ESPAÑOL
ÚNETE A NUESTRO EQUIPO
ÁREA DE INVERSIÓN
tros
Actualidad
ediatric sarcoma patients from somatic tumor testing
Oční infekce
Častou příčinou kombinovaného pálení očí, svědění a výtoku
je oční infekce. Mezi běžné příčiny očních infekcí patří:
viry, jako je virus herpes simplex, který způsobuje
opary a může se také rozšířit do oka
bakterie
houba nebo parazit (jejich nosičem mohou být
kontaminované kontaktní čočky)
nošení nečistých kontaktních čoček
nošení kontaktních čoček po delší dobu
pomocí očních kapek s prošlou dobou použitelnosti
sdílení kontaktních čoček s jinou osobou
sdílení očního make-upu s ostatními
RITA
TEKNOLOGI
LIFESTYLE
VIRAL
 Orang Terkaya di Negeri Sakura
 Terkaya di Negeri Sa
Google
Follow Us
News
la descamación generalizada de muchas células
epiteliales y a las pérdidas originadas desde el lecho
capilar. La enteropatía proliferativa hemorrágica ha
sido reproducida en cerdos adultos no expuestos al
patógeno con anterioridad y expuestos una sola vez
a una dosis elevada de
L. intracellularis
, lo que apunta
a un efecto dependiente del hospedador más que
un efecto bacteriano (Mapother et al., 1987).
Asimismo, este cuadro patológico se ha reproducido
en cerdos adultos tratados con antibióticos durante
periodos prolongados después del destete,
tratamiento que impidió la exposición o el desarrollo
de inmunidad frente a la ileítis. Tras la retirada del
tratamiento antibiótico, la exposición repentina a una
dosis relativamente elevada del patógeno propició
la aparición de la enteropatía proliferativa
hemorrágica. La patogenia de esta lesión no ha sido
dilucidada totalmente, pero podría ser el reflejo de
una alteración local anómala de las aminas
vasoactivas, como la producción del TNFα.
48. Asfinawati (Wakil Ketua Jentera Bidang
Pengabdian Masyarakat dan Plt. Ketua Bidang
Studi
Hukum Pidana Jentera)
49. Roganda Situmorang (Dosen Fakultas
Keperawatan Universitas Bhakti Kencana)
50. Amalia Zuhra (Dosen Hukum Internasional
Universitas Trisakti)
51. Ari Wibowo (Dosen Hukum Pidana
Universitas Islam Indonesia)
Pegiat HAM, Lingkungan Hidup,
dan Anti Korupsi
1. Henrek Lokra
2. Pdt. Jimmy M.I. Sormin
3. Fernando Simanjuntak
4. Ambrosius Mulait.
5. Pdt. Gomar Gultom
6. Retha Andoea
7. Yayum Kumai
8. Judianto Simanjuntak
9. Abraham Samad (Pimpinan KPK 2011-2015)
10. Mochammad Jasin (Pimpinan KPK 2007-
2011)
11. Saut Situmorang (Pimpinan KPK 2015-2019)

- **Problem to solve**:
Please transcribe the material line by line, exactly, from its opening line through the line that contains "je oční infekce.".

- **Finished exercise**:
ESPAÑOL
ÚNETE A NUESTRO EQUIPO
ÁREA DE INVERSIÓN
tros
Actualidad
ediatric sarcoma patients from somatic tumor testing
Oční infekce
Častou příčinou kombinovaného pálení očí, svědění a výtoku
je oční infekce. Mezi běžné příčiny očních infekcí patří:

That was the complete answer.